→ Try it
Search the data for "Hayer". Each line containing it is to be copied.

Stored data entries:

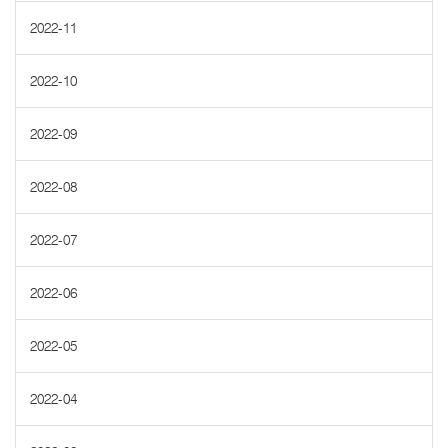
2022-11
2022-10
2022-09
2022-08
2022-07
2022-06
2022-05
2022-04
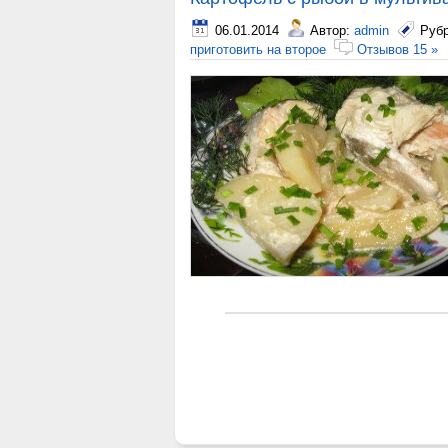
06.01.2014
Автор:
admin
Руб
приготовить на второе
Отзывов 15 »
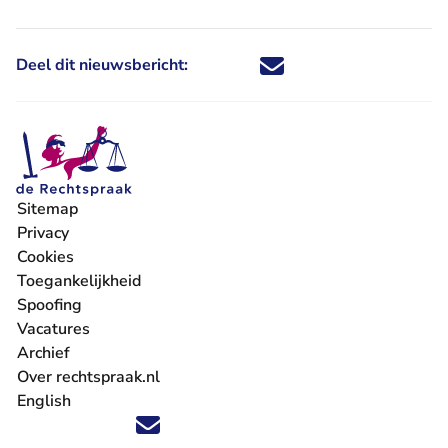
Deel dit nieuwsbericht:
Deel dit nieuwsbericht via X - U 
Deel dit nieuwsbericht via Fa
Deel dit nieuwsbericht via
Deel dit nieuwsbericht
Sitemap
Privacy
Cookies
Toegankelijkheid
Spoofing
Vacatures
- U verlaat Rechtspraak.nl
Archief
Over rechtspraak.nl
English
Volg ons op X (Twitter) - U verlaat Rechtspraak.nl
Volg ons op Facebook - U verlaat Rechtspraak.nl
Volg ons op Instagram - U verlaat Rechtspraak.nl
Volg ons op Youtube - U verlaat Rechtspraak.nl
Volg ons op LinkedIn - U verlaat Rechtspraak.n
'Blijf op de hoogte' nieuwsbrief - U verlaat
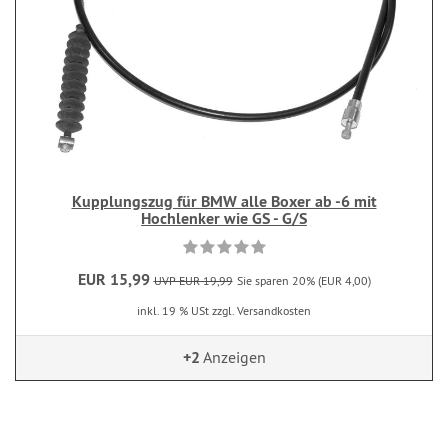
Kupplungszug für BMW alle Boxer ab -6 mit
Hochlenker wie GS - G/S
EUR 15,99
UVP EUR 19,99
Sie sparen 20% (EUR 4,00)
inkl. 19 % USt zzgl. Versandkosten
+2
Anzeigen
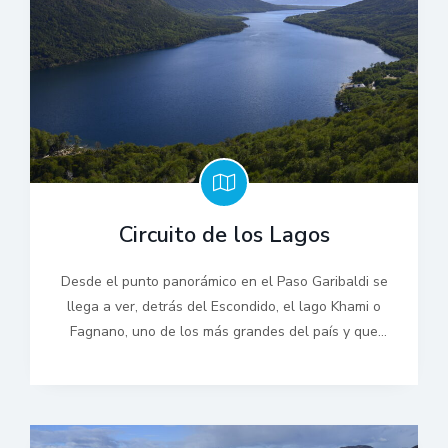
Circuito de los Lagos
Desde el punto panorámico en el Paso Garibaldi se
llega a ver, detrás del Escondido, el lago Khami o
Fagnano, uno de los más grandes del país y que
comparte jurisdicción con Chile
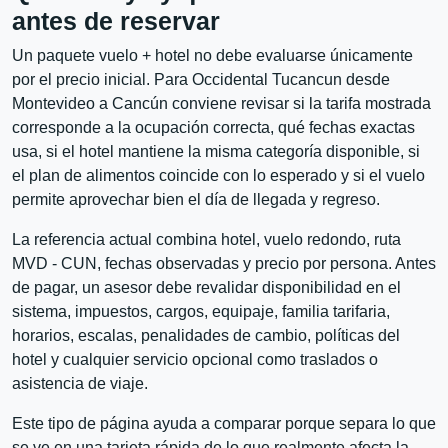
antes de reservar
Un paquete vuelo + hotel no debe evaluarse únicamente
por el precio inicial. Para Occidental Tucancun desde
Montevideo a Cancún conviene revisar si la tarifa mostrada
corresponde a la ocupación correcta, qué fechas exactas
usa, si el hotel mantiene la misma categoría disponible, si
el plan de alimentos coincide con lo esperado y si el vuelo
permite aprovechar bien el día de llegada y regreso.
La referencia actual combina hotel, vuelo redondo, ruta
MVD - CUN, fechas observadas y precio por persona. Antes
de pagar, un asesor debe revalidar disponibilidad en el
sistema, impuestos, cargos, equipaje, familia tarifaria,
horarios, escalas, penalidades de cambio, políticas del
hotel y cualquier servicio opcional como traslados o
asistencia de viaje.
Este tipo de página ayuda a comparar porque separa lo que
se ve en una tarjeta rápida de lo que realmente afecta la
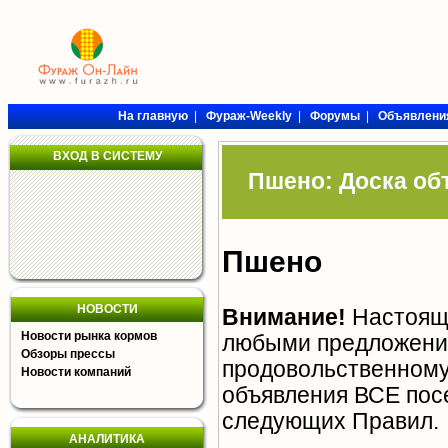
На главную
|
Фураж-Weekly
|
Форумы
|
Объявлени
ВХОД В СИСТЕМУ
Пшено: Доска об
Пшено
НОВОСТИ
Внимание!
Настояща
Новости рынка кормов
любыми предложения
Обзоры прессы
продовольственному 
Новости компаний
объявления ВСЕ пос
следующих
Правил
.
АНАЛИТИКА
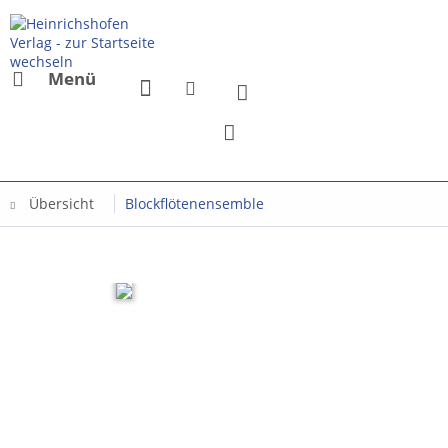
Menü
Übersicht
Blockflötenensemble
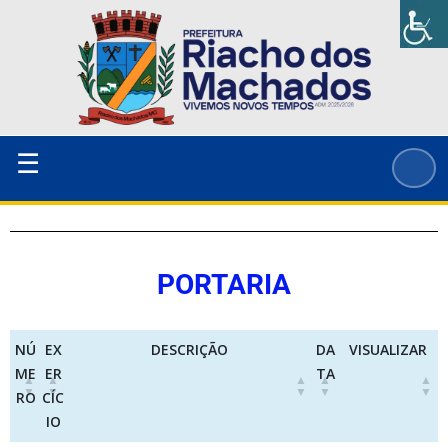
Ir
para
o
conteúdo
☰
PORTARIA
NÚ
EX
DESCRIÇÃO
DA
VISUALIZAR
ME
ER
TA
RO
CÍC
IO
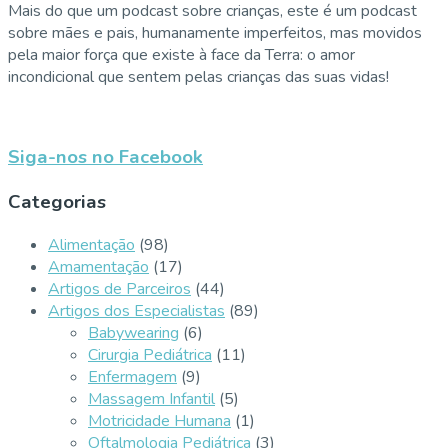
Mais do que um podcast sobre crianças, este é um podcast
sobre mães e pais, humanamente imperfeitos, mas movidos
pela maior força que existe à face da Terra: o amor
incondicional que sentem pelas crianças das suas vidas!
Siga-nos no Facebook
Categorias
Alimentação
(98)
Amamentação
(17)
Artigos de Parceiros
(44)
Artigos dos Especialistas
(89)
Babywearing
(6)
Cirurgia Pediátrica
(11)
Enfermagem
(9)
Massagem Infantil
(5)
Motricidade Humana
(1)
Oftalmologia Pediátrica
(3)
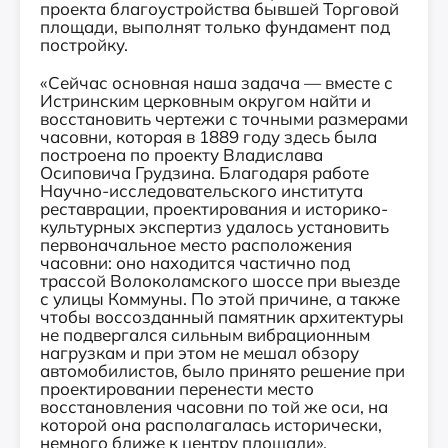
проекта благоустройства бывшей Торговой
площади, выполнят только фундамент под
постройку.
«Сейчас основная наша задача — вместе с
Истринским церковным округом найти и
восстановить чертежи с точными размерами
часовни, которая в 1889 году здесь была
построена по проекту Владислава
Осиповича Грудзина. Благодаря работе
Научно-исследовательского института
реставрации, проектирования и историко-
культурных экспертиз удалось установить
первоначальное место расположения
часовни: оно находится частично под
трассой Волоколамского шоссе при выезде
с улицы Коммуны. По этой причине, а также
чтобы воссозданный памятник архитектуры
не подвергался сильным вибрационным
нагрузкам и при этом не мешал обзору
автомобилистов, было принято решение при
проектировании перенести место
восстановления часовни по той же оси, на
которой она располагалась исторически,
немного ближе к центру площади».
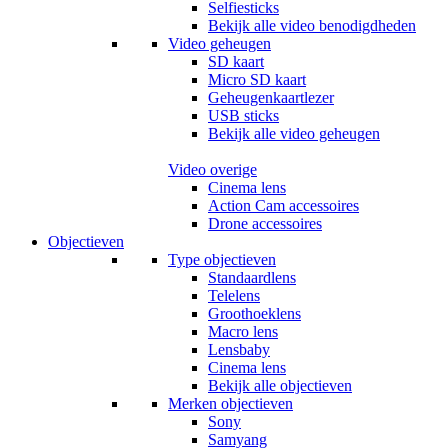
Selfiesticks
Bekijk alle video benodigdheden
Video geheugen
SD kaart
Micro SD kaart
Geheugenkaartlezer
USB sticks
Bekijk alle video geheugen
Video overige
Cinema lens
Action Cam accessoires
Drone accessoires
Objectieven
Type objectieven
Standaardlens
Telelens
Groothoeklens
Macro lens
Lensbaby
Cinema lens
Bekijk alle objectieven
Merken objectieven
Sony
Samyang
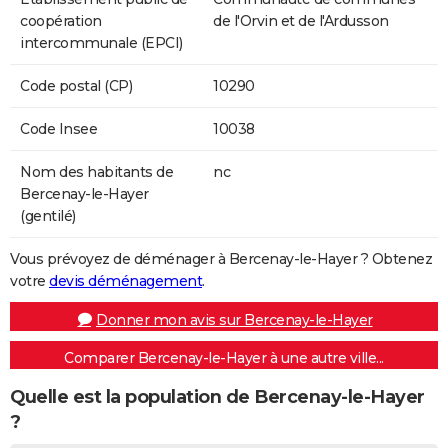
coopération
de l'Orvin et de l'Ardusson
intercommunale (EPCI)
Code postal (CP)
10290
Code Insee
10038
Nom des habitants de
nc
Bercenay-le-Hayer
(gentilé)
Vous prévoyez de déménager à Bercenay-le-Hayer ? Obtenez
votre
devis déménagement
.
Donner mon avis sur Bercenay-le-Hayer
Comparer Bercenay-le-Hayer à une autre ville...
Quelle est la population de Bercenay-le-Hayer
?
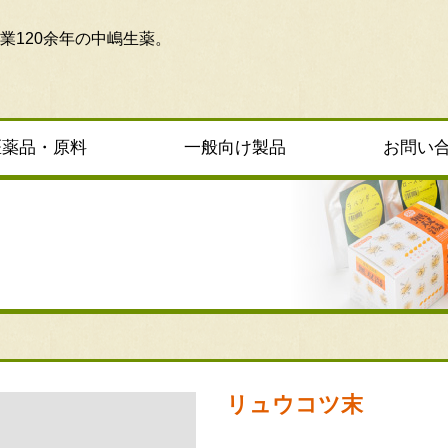
業120余年の中嶋生薬。
医薬品・原料
一般向け製品
お問い
リュウコツ末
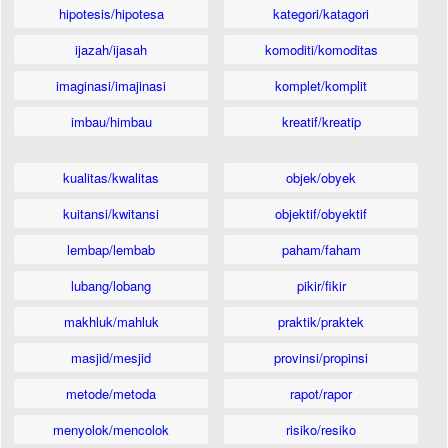
hipotesis/hipotesa
kategori/katagori
ijazah/ijasah
komoditi/komoditas
imaginasi/imajinasi
komplet/komplit
imbau/himbau
kreatif/kreatip
kualitas/kwalitas
objek/obyek
kuitansi/kwitansi
objektif/obyektif
lembap/lembab
paham/faham
lubang/lobang
pikir/fikir
makhluk/mahluk
praktik/praktek
masjid/mesjid
provinsi/propinsi
metode/metoda
rapot/rapor
menyolok/mencolok
risiko/resiko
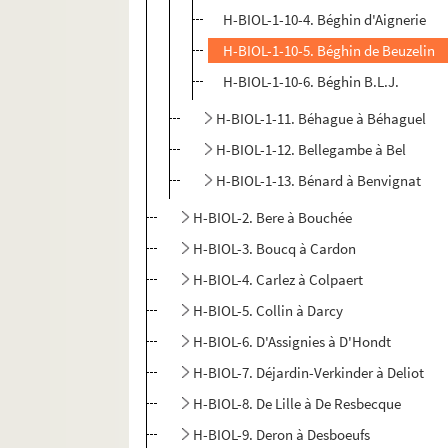
H-BIOL-1-10-4. Béghin d'Aignerie
H-BIOL-1-10-5. Béghin de Beuzelin
H-BIOL-1-10-6. Béghin B.L.J.
H-BIOL-1-11. Béhague à Béhaguel
H-BIOL-1-12. Bellegambe à Bel
H-BIOL-1-13. Bénard à Benvignat
H-BIOL-2. Bere à Bouchée
H-BIOL-3. Boucq à Cardon
H-BIOL-4. Carlez à Colpaert
H-BIOL-5. Collin à Darcy
H-BIOL-6. D'Assignies à D'Hondt
H-BIOL-7. Déjardin-Verkinder à Deliot
H-BIOL-8. De Lille à De Resbecque
H-BIOL-9. Deron à Desboeufs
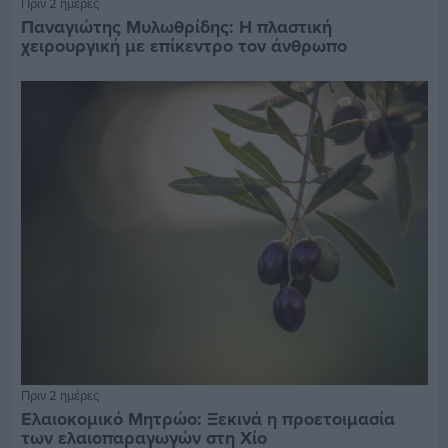
Πριν 2 ημέρες
Παναγιώτης Μυλωθρίδης: Η πλαστική
χειρουργική με επίκεντρο τον άνθρωπο
Πριν 2 ημέρες
Ελαιοκομικό Μητρώο: Ξεκινά η προετοιμασία
των ελαιοπαραγωγών στη Χίο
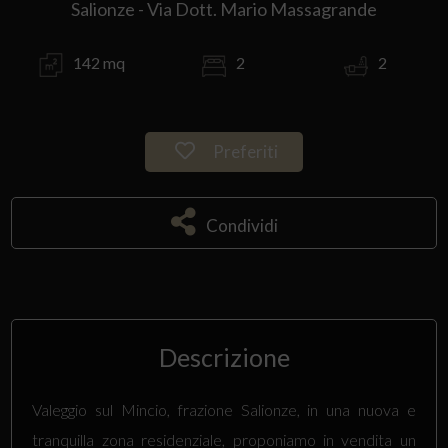
Salionze - Via Dott. Mario Massagrande
142 mq
2
2
Preferiti
Condividi
Descrizione
Valeggio sul Mincio, frazione Salionze, in una nuova e
tranquilla zona residenziale, proponiamo in vendita un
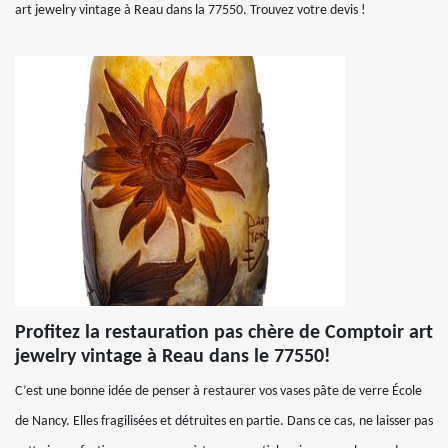
art jewelry vintage à Reau dans la 77550. Trouvez votre devis !
Profitez la restauration pas chère de Comptoir art
jewelry vintage à Reau dans le 77550!
C’est une bonne idée de penser à restaurer vos vases pâte de verre École
de Nancy. Elles fragilisées et détruites en partie. Dans ce cas, ne laisser pas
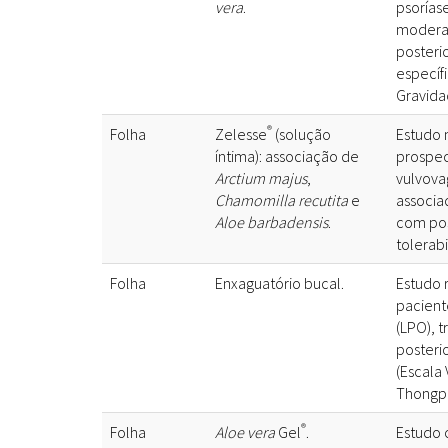
vera
.
psorías
moderad
posteri
específi
Gravidad
®
Folha
Zelesse
(solução
Estudo 
íntima): associação de
prospec
Arctium majus
,
vulvovag
Chamomilla recutita
e
associa
Aloe barbadensis
.
com pos
tolerabi
Folha
Enxaguatório bucal.
Estudo 
pacient
(LPO), 
posteri
(Escala 
Thongpr
®
Folha
Aloe vera
Gel
.
Estudo 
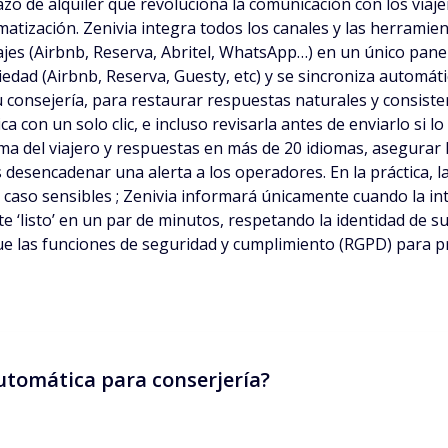
o de alquiler que revoluciona la comunicación con los viajero
atización. Zenivia integra todos los canales y las herramien
es (Airbnb, Reserva, Abritel, WhatsApp…) en un único panel 
edad (Airbnb, Reserva, Guesty, etc) y se sincroniza automáti
su consejería, para restaurar respuestas naturales y consiste
con un solo clic, e incluso revisarla antes de enviarlo si lo 
oma del viajero y respuestas en más de 20 idiomas, asegurar l
 desencadenar una alerta a los operadores. En la práctica, l
 caso sensibles ; Zenivia informará únicamente cuando la i
e ‘listo’ en un par de minutos, respetando la identidad de s
e las funciones de seguridad y cumplimiento (RGPD) para pro
utomática para conserjería?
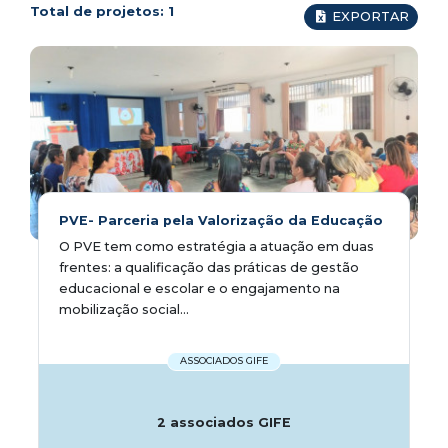
Total de projetos:
1
EXPORTAR
PVE- Parceria pela Valorização da Educação
O PVE tem como estratégia a atuação em duas
frentes: a qualificação das práticas de gestão
educacional e escolar e o engajamento na
mobilização social...
ASSOCIADOS GIFE
2 associados GIFE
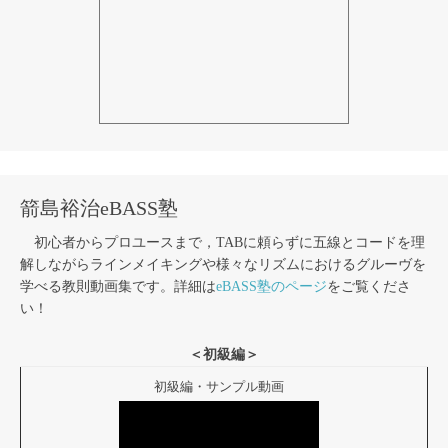
箭島裕治eBASS塾
初心者からプロユースまで，TABに頼らずに五線とコードを理
解しながらラインメイキングや様々なリズムにおけるグルーヴを
学べる教則動画集です。詳細は
eBASS塾のページ
をご覧くださ
い！
＜初級編＞
初級編・サンプル動画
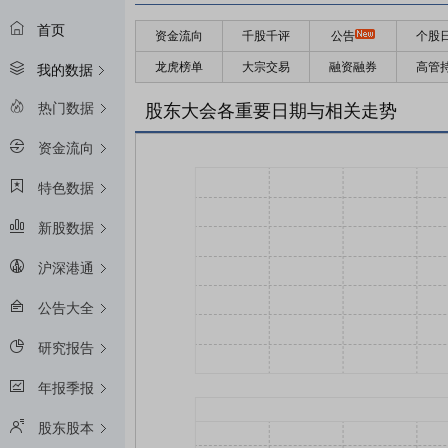
首页
资金流向
千股千评
公告
个股
龙虎榜单
大宗交易
融资融券
高管
我的数据
热门数据
股东大会各重要日期与相关走势
资金流向
特色数据
新股数据
沪深港通
公告大全
研究报告
年报季报
股东股本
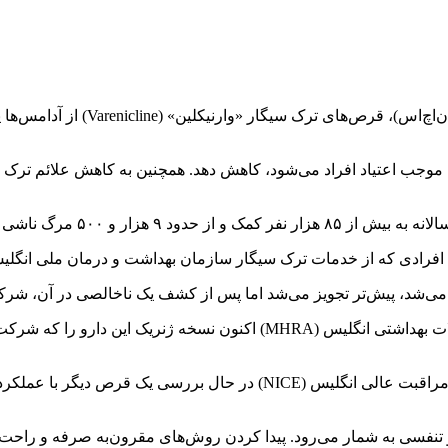
به گزارش ایسنا، بنابر اعلام سازمان 
ه موجب اعتیاد افراد می‌شود، کاهش دهد. همچنین به کاهش علائم ترک م
ار در پنج سال آینده جلوگیری کند.
 افرادی که از خدمات ترک سیگار سازمان بهداشت و درمان ملی انگلیس
 تنفسی به شمار می‌رود. پیدا کردن روش‌های مقرون‌به صرفه و راحت ب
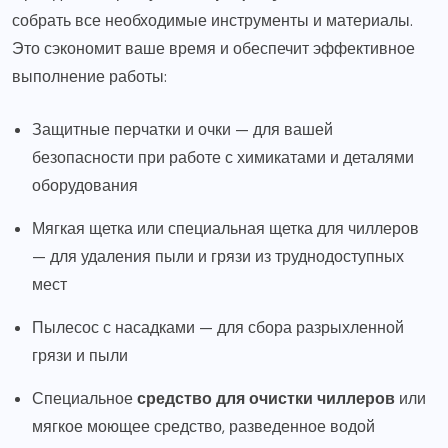
собрать все необходимые инструменты и материалы.
Это сэкономит ваше время и обеспечит эффективное
выполнение работы:
Защитные перчатки и очки — для вашей
безопасности при работе с химикатами и деталями
оборудования
Мягкая щетка или специальная щетка для чиллеров
— для удаления пыли и грязи из труднодоступных
мест
Пылесос с насадками — для сбора разрыхленной
грязи и пыли
Специальное
средство для очистки чиллеров
или
мягкое моющее средство, разведенное водой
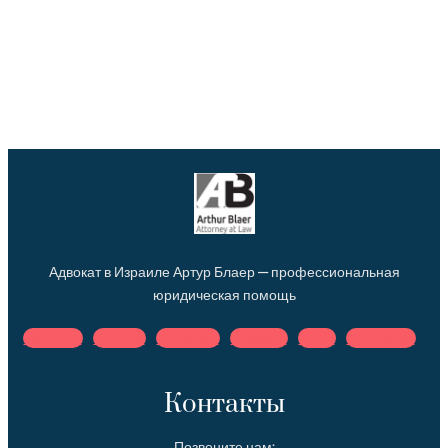
Адвокат в Израиле Артур Блаер — профессиональная
юридическая помощь
Facebook
Youtube
Instagram
Telegram
Tiktok
Newspaper
Контакты
Позвоните нам:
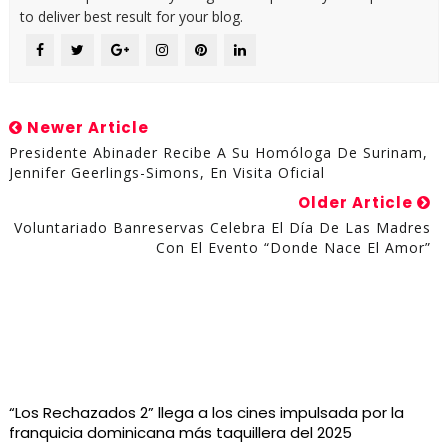
to deliver best result for your blog.
Newer Article
Presidente Abinader Recibe A Su Homóloga De Surinam,
Jennifer Geerlings-Simons, En Visita Oficial
Older Article
Voluntariado Banreservas Celebra El Día De Las Madres
Con El Evento “Donde Nace El Amor”
“Los Rechazados 2” llega a los cines impulsada por la
franquicia dominicana más taquillera del 2025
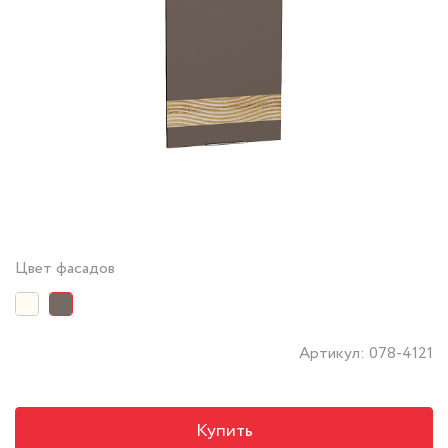
Цвет фасадов
Артикул: 078-4121
Купить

→ Exercise answer
Bercenay-le-Hayer
Vous prévoyez de déménager à Bercenay-le-Hayer ? Obtenez
Donner mon avis sur Bercenay-le-Hayer
Comparer Bercenay-le-Hayer à une autre ville...
Quelle est la population de Bercenay-le-Hayer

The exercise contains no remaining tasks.